5. Don't Engage in Negative Conversation
Often times, people with dementia can become paranoid, or get angry/upset about things they don't understand. For instance, Uncle Joe may get upset that his adult daughter took away his firearm for safety purposes. He doesn't realize that with him forgetting who people are, he is liable to shoot someone he doesn't recognize, who in fact may be a beloved relative or friend. If the name of the daughter gets brought up, he may remember that his gun was taken away and become agitated. "I ought to have my daughter arrested", Uncle Joe may say. Or, "I'm taking her out of my will." It's best not to defend or explain the situation, as it will only upset the person and cause an argument. As much as possible, just stay quiet, neither agreeing nor disagreeing. Revert back to changing the subject or activity, if necessary. For example, "Would you like to go for a walk with me?" or, "Is there anything good on TV today?" or "Did the weatherman say it will rain again today?"
6. Pray for Compassion/Patience and Seek Support from the Community
Pray for continued compassion, empathy and patience when dealing with a relative with dementia. There are many issues that may arise that you might not know how to cope with. Consider joining an online forum regarding caring for elders with dementia--or, even better--an in-person dementia support group. Getting the support and encouragement you need, from people who have been there or are currently going through the same circumstances, is absolutely vital! Hopefully you will encounter some good advice and likeminded individuals to help you along your journey as you care for your loved one.

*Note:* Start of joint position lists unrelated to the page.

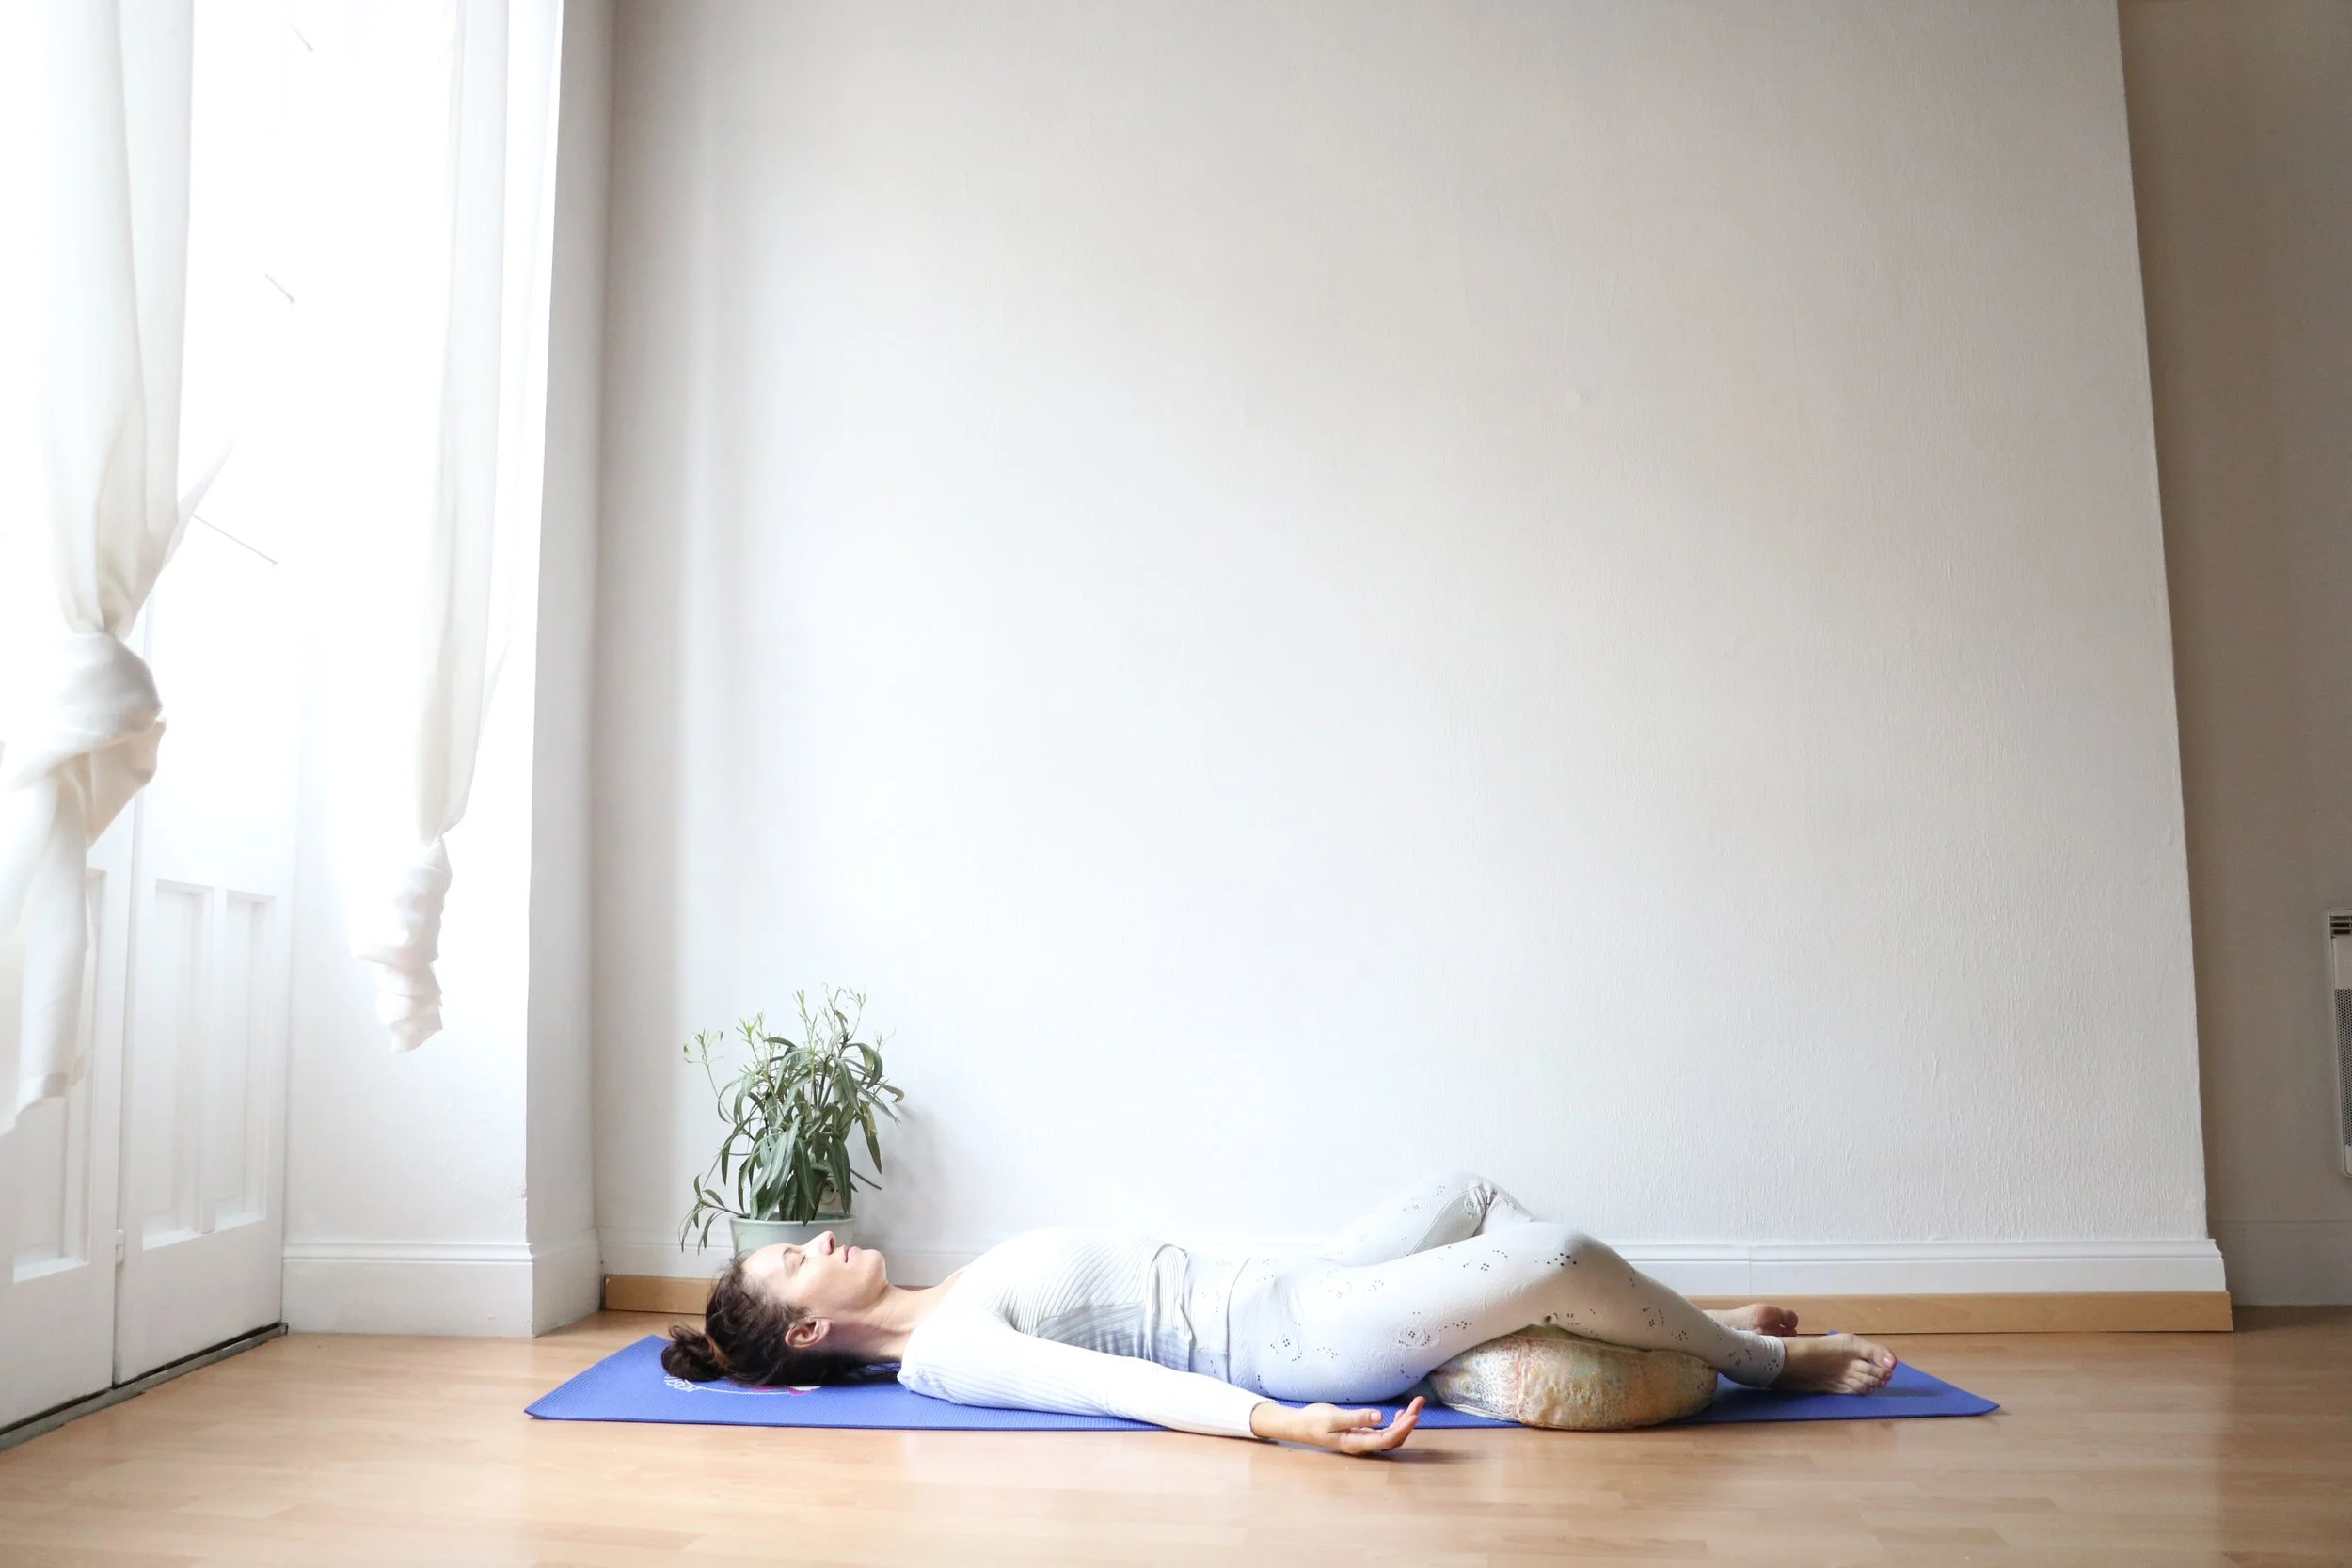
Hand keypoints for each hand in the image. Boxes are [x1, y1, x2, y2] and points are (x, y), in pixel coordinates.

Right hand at [1251, 1395, 1424, 1454]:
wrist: (1300, 1425)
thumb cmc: (1314, 1421)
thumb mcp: (1333, 1418)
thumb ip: (1357, 1418)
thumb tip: (1380, 1417)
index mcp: (1356, 1443)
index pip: (1386, 1440)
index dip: (1402, 1429)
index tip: (1413, 1415)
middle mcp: (1363, 1444)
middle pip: (1393, 1438)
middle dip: (1409, 1422)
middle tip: (1419, 1402)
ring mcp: (1364, 1439)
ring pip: (1391, 1435)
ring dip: (1405, 1422)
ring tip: (1415, 1405)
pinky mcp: (1362, 1432)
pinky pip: (1385, 1432)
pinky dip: (1396, 1423)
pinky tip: (1400, 1413)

7. Treat Others How You Want to Be Treated
As difficult as it can be sometimes, people with dementia need our kindness and understanding. Remember that you could be in the very same position someday, of losing your memory. So be kind and compassionate, and loving, remembering to treat your relative how you would want to be treated in a similar circumstance.
8. Try Not to Be Easily Offended
It can be easy to get offended by a person with dementia, because he or she can say really hurtful comments sometimes. Even if the person was very kind and tactful in their younger years, that can all change when dementia rears its ugly head. If he or she was not so tactful to begin with, it can obviously be even worse. Try not to be offended if your loved one makes rude or hurtful comments, because the disease is most likely responsible for it and what he or she is saying is not how they truly feel.
Nicole K (author) on April 08, 2018:
I'm so sorry to hear about what happened to your mom. What a difficult thing to go through. It is so sad to watch our loved ones decline. I pray you'll find peace and comfort in God's Word as you mourn. God bless
Larry W Fish from Raleigh on April 08, 2018:
My mother got dementia. I was the caregiver in the last months of her life. She was 92 when she died. Seeing her go downhill so quickly and finally just giving up on life was something that ripped my heart out. Eventually she just refused to eat and spent the last 10 days of her life in a nursing home. I never felt so helpless.
Nicole K (author) on April 02, 2018:
Thanks for your comment, Dora! It can be very difficult, but I believe God can definitely give us more wisdom and patience to care for a relative with dementia or Alzheimer's when we seek His guidance.
Dora Weithers from The Caribbean on March 30, 2018:
I've had the experience of being caregiver to a relative with Alzheimer's. Your tips are all relevant. Thanks for sharing.